Algo hay de enigmático en amaneceres tan tempranos como los de Moscú a mediados de junio. Quienes venimos de tierras donde no existen tan largos días de verano ni tan largas noches de invierno, algo buscamos ahí, algún mensaje oculto, cierta revelación.

Quizá, pensaba mientras rebotaban los primeros naranjas sobre el río Moscova este domingo a las tres, eso tenga que ver con una frase de Virginia Woolf que desde hace meses rebota en mi computadora buscando sentido: “Rusia, donde los atardeceres son más largos, los amaneceres menos repentinos y los enunciados a menudo se dejan inconclusos por la duda de cómo será mejor terminarlos”.

Terminar con éxito los enunciados, como los partidos, ha sido un problema ineludible cada que vamos a un Mundial: en 2014 la oración fue interrumpida por una caída de Robben, en 2010 por un gol en fuera de juego de Tévez, en 2006 por la capacidad de Maxi para convertir el ángulo en nuestra guillotina, y así al infinito.

Acaso por tantos antecedentes funestos, los mexicanos vamos a las Copas del Mundo deseando lo mejor y esperando lo peor, fatalismo en masiosare mayor. Quizá por eso, frustrado por no hallar mensajes de esperanza en las nubes, pasé a rastrearlos en las texturas del caviar rojo del desayuno, o en David Bowie que cantaba en el restaurante aquello de que todos podemos ser héroes, o más tarde en la forma de caer del abrigo de Lenin en la estatua al acceso del estadio Luzhniki: a falta de confianza en este proceso, algo que por piedad me demostrara que tenía razones para creer en los once de verde, para dejar de considerar invencibles a los campeones alemanes, para entonar “sí se puede” como afirmación y no como interrogación, para contemplar a Osorio con cariño.

Todavía, al escuchar a decenas de miles de mexicanos regodeándose en el canto de “y ya lo ven, y ya lo ven, somos locales otra vez”, experimenté cierto tipo de rabia: como si ellos, así como generaciones anteriores de ilusos tricolores, vinieran también a un Mundial condenados a llorar, como si sólo con lágrimas fuéramos capaces de escribir nuestra historia del balón.

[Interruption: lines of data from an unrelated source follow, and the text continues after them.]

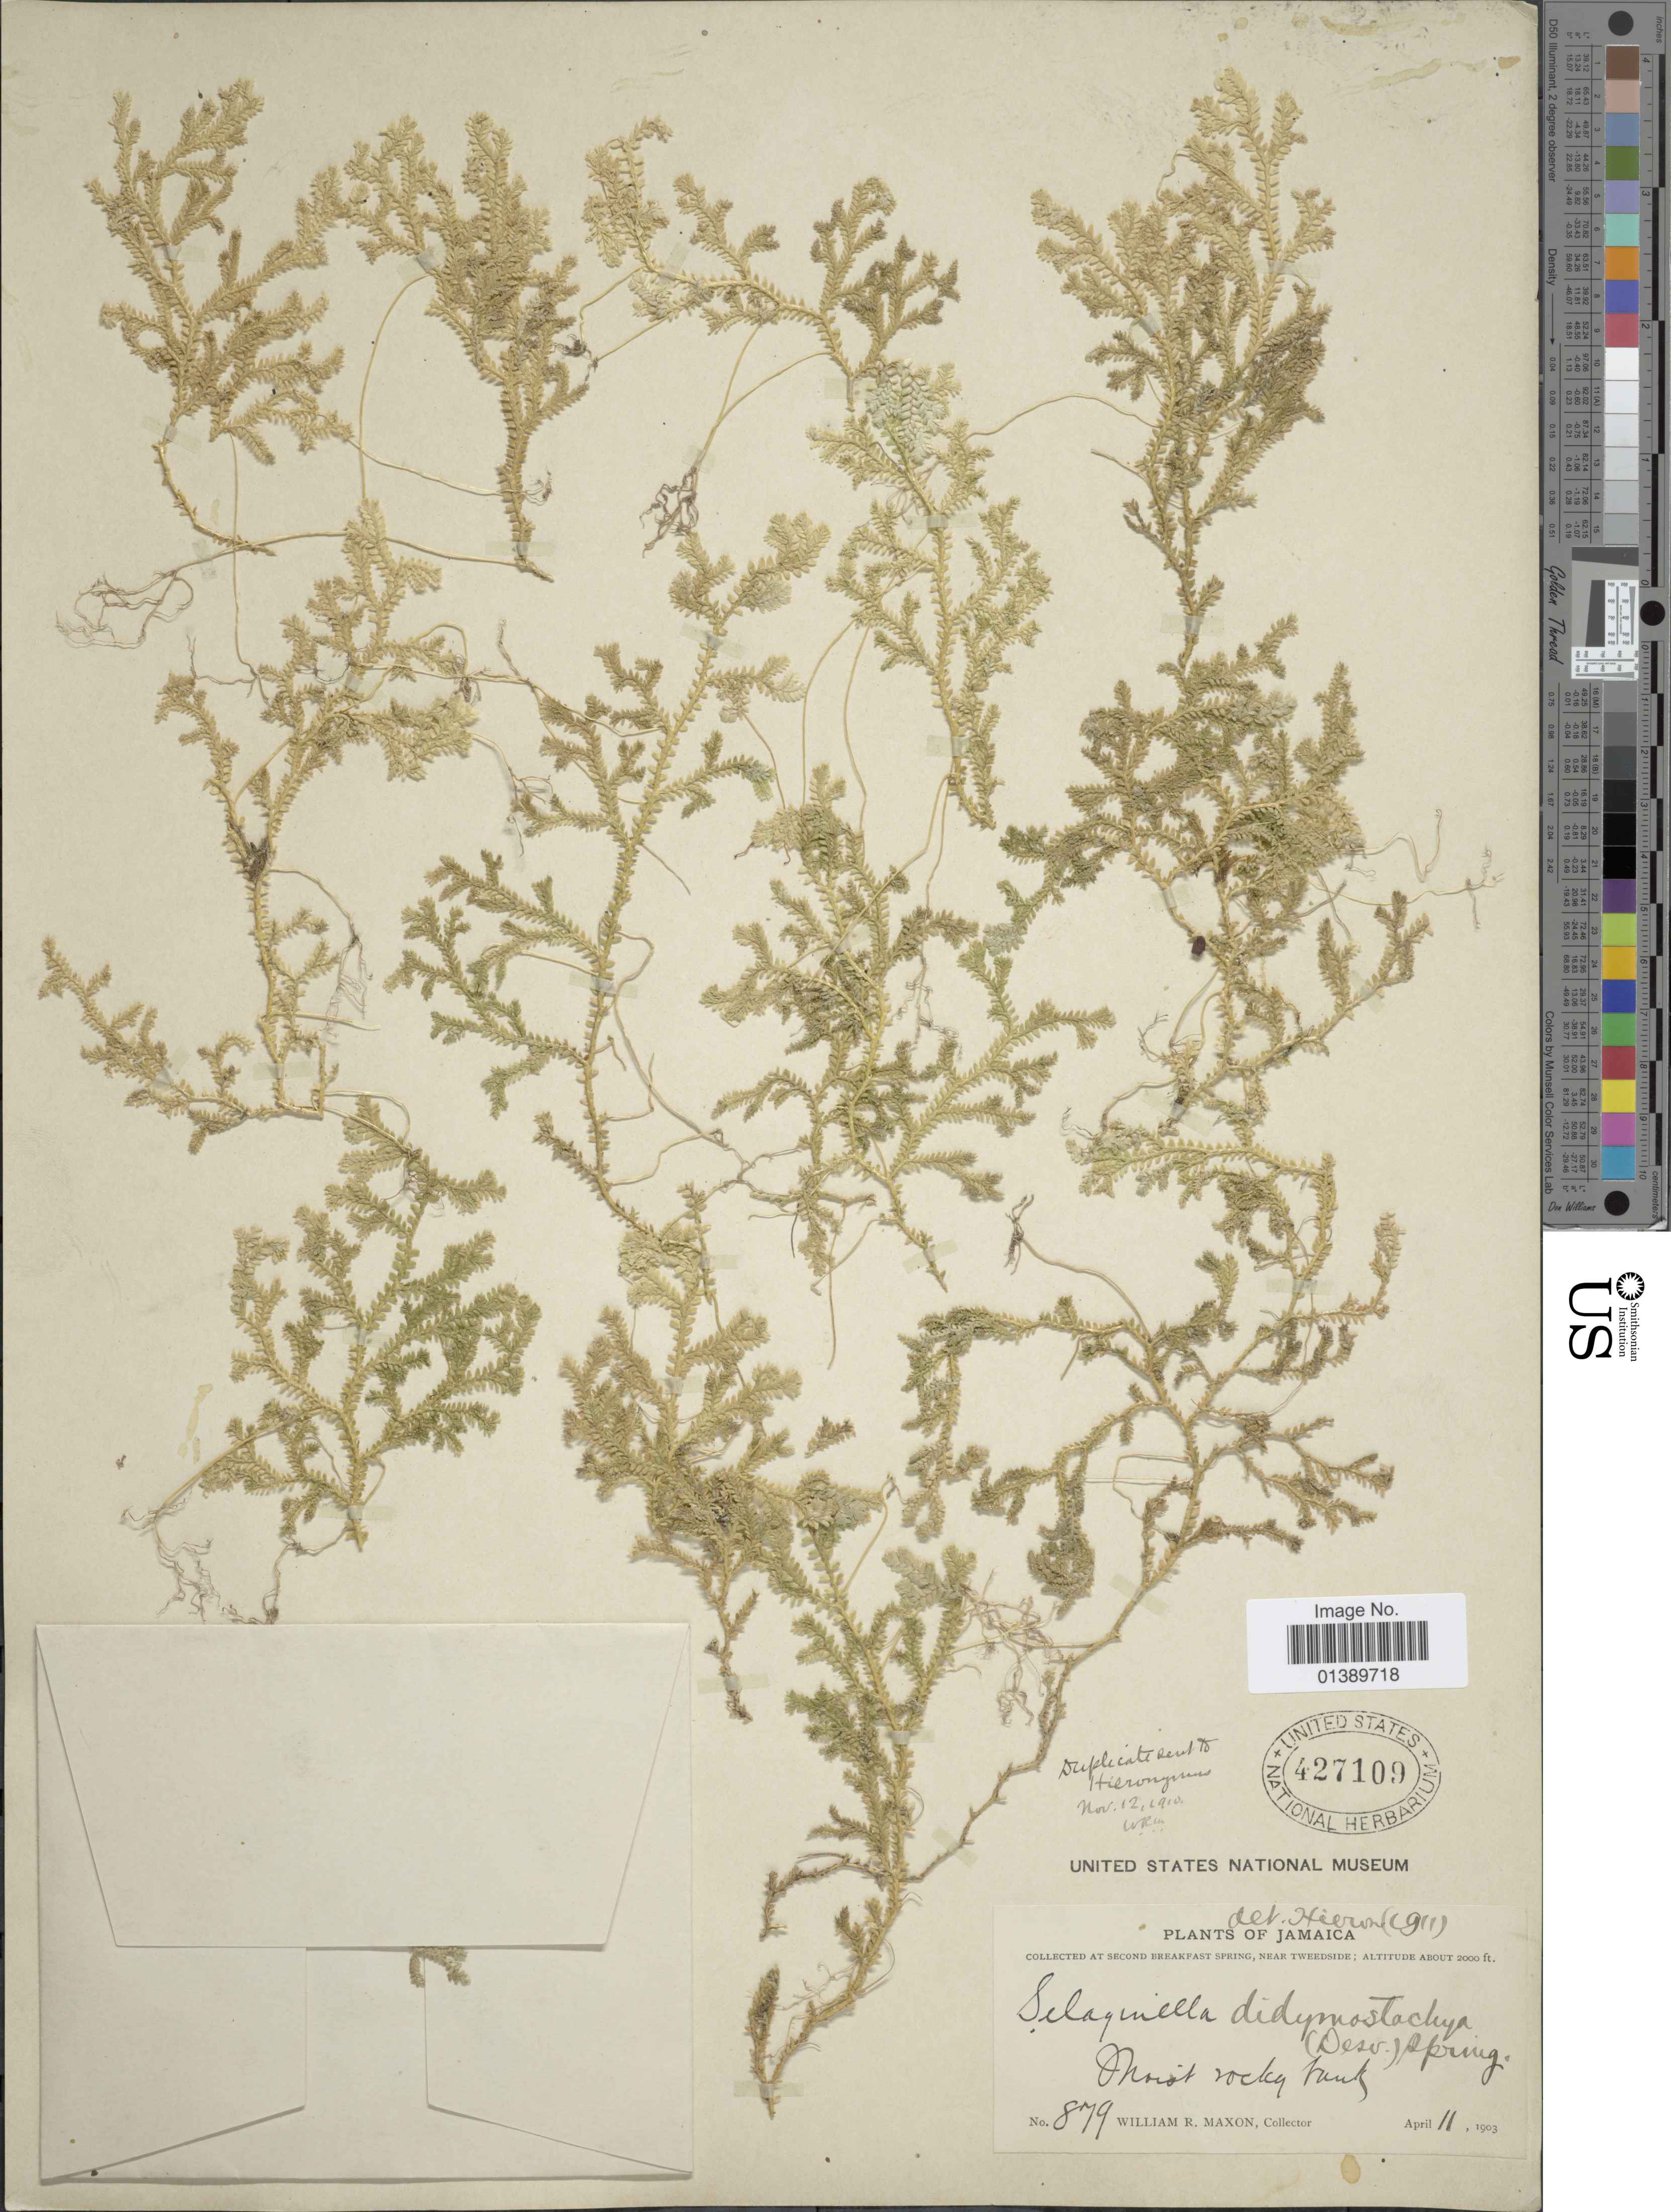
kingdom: Plantae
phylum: Tracheophyta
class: Lycopodiopsida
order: Selaginellales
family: Selaginellaceae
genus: Selaginella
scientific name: Selaginella denudata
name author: (Willd.) Spring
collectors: W. R. Maxon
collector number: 879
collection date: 1903-04-11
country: Jamaica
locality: Second Breakfast Spring, near Tweedside.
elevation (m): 610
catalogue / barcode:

En resumen, que perdí el tiempo apelando a nubes y caviares, en vez de hacerlo a donde debía: a la cancha, a la dirección técnica, al proyecto más vilipendiado que el Tri haya seguido. Un minuto de juego, y la declaración de intenciones estaba impresa: por personalidad y aplomo no quedaría. Otros cuantos más, y la apuesta se elevaba: por juego y talento, tampoco. Algunos más, y no podíamos dudarlo: por planteamiento táctico (sí, de Osorio), mucho menos. Aplicación, concentración, garra, velocidad, intuición, fuerza, corazón, México fue superior y Alemania padeció sabiéndolo.

Nuestra selección al fin estuvo a la altura de su público en un Mundial, lo que es mucho, muchísimo decir. Esto apenas inicia y el camino al mentado quinto partido pasa también por ser líderes de grupo, meta hoy encaminada.

Mientras esto escribo, sentado en un camión que atraviesa de nuevo el Moscova y se acerca al Kremlin, ahora cae la noche moscovita ya cerca de las once. Cuesta trabajo ordenar ideas con tantísimas interrupciones, cantos, gritos, llantos, hasta taxistas rusos con sombrero y clamores de “¡vivo el Miéksica!”. Por un momento giro a ver el largo atardecer de Virginia Woolf ansioso por una nueva certeza. Al cabo de un instante, desisto. Esta vez, podemos creer en nuestros muchachos. Esta vez, debemos dar crédito al tan golpeado Osorio. Esta vez, necesitamos separar a esta generación de las que le precedieron: hoy se lo ha ganado. Esta vez, nos equivocaremos si rogamos convicción al más allá: la certeza, al fin, esta en la cancha y viste de verde.